You make it sound as though personal responsibility and discipline will show us the way out of the darkness, but that is disingenuous at best.
God this sounds pathetic. No one made you do shit.
please, learn about foods and prices. Learn about being poor. There are a lot of people where meat is a luxury item. Rice, beans, pasta, potatoes, corn, oil, flour, sugar. You dont know what not affording foods is like.
and which corporation, lobbyist, or governing body was your parent? Did you forget who you were blaming?
weird how we're in a thread about a solution, and I am giving more solutions to your concerns that there's no affordable alternatives for meat. But that requires you to be a lessy picky eater so you're gonna throw a fit instead.
See you next record breaking summer
No, I directly addressed your points, you just dont like the answer.
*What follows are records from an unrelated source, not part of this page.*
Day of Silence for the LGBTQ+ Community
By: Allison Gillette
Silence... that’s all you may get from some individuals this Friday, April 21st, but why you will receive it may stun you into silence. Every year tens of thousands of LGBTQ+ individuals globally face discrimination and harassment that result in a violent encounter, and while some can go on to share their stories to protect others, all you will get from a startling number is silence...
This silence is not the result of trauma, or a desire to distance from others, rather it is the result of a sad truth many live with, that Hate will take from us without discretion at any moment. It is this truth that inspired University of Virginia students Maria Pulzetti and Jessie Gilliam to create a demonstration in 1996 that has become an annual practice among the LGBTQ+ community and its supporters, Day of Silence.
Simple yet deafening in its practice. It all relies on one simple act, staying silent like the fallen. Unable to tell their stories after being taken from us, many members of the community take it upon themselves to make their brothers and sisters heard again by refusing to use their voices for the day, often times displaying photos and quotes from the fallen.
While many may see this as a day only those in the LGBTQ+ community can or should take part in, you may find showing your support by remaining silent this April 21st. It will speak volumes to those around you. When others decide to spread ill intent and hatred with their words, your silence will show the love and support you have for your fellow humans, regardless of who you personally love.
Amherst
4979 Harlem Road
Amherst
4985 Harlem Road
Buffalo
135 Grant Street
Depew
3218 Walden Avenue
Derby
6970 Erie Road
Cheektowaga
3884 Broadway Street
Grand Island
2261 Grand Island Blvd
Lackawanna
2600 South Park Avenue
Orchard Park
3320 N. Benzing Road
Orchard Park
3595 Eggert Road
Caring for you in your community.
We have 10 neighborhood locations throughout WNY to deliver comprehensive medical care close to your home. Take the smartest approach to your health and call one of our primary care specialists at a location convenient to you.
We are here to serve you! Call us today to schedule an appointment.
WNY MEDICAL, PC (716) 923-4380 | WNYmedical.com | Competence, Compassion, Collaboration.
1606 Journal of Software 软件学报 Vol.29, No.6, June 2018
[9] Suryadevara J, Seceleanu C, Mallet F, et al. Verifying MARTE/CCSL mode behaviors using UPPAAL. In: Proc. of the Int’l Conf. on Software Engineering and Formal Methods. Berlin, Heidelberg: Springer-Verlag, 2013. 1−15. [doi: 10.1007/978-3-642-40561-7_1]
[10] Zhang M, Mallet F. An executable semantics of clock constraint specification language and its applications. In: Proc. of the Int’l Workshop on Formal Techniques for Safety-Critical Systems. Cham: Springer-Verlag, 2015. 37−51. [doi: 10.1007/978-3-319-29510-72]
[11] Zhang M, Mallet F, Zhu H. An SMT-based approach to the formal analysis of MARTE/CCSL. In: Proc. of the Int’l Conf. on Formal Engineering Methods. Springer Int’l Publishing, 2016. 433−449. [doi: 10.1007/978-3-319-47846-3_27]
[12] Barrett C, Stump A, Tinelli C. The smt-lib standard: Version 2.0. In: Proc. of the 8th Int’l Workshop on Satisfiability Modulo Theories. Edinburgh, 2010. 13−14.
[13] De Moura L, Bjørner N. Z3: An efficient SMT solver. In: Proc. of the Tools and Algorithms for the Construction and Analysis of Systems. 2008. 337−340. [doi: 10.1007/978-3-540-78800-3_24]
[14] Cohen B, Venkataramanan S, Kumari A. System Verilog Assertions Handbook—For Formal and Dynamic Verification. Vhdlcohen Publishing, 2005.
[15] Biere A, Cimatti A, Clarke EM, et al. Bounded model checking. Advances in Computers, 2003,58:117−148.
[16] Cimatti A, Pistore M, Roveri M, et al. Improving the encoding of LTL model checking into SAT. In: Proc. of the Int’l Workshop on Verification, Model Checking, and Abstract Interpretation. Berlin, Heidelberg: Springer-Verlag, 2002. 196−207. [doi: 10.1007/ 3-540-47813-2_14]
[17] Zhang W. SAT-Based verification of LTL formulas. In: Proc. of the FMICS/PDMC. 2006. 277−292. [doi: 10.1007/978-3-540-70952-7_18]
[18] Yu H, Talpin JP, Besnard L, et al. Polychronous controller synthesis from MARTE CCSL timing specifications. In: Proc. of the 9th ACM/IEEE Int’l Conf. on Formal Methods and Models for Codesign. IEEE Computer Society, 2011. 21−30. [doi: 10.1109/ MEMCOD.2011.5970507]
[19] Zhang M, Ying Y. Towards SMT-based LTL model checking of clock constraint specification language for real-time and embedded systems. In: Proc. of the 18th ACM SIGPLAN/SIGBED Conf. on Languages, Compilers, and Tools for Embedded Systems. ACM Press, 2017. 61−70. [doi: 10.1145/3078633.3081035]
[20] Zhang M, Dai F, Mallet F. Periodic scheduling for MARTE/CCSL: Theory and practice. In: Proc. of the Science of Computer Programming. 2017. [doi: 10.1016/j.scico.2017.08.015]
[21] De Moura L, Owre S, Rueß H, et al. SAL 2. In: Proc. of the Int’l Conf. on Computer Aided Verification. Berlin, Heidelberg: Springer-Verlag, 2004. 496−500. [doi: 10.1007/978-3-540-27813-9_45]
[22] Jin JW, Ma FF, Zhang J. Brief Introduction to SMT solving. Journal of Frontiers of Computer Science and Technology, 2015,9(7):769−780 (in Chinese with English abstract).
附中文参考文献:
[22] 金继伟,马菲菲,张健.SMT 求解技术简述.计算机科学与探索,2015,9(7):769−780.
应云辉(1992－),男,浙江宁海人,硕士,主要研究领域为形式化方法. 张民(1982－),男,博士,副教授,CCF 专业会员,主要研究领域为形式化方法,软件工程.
You keep talking about meat subsidies, so I assume you're in the US. Im also in the US, everything Im telling you I tell you within the context of food nutrition and prices within the US. Let me know if you're somewhere else and Ill do some extra research to show you what I am telling you is still the case for you because meat just gets more expensive in places outside the US.
Im also assuming you're in the US from your assumption that only meat has appropriate protein for diets. You dont know food. You might know beans have some protein in them, it's quite a good amount actually. But you probably dont think potatoes have a single protein, or corn, or rice, or pasta, or flour. They've all got protein in them, they are staple foods in other parts of the world for a reason, they meet nutritional needs.
no no no, this is a strawman, I didnt say vegetables. I was specific. What I gave you was a list of foods that are cheaper per calorie. As a bonus, most nuts are pretty expensive so I wasnt mentioning them, but peanut butter is another high calorie, high protein food that's often near the top of charts of calorie per dollar ranking.
Not the guy you were asking, but sure, I'm down. We'd be trading some real hard years now to avoid many more much harder years later. It's a good deal.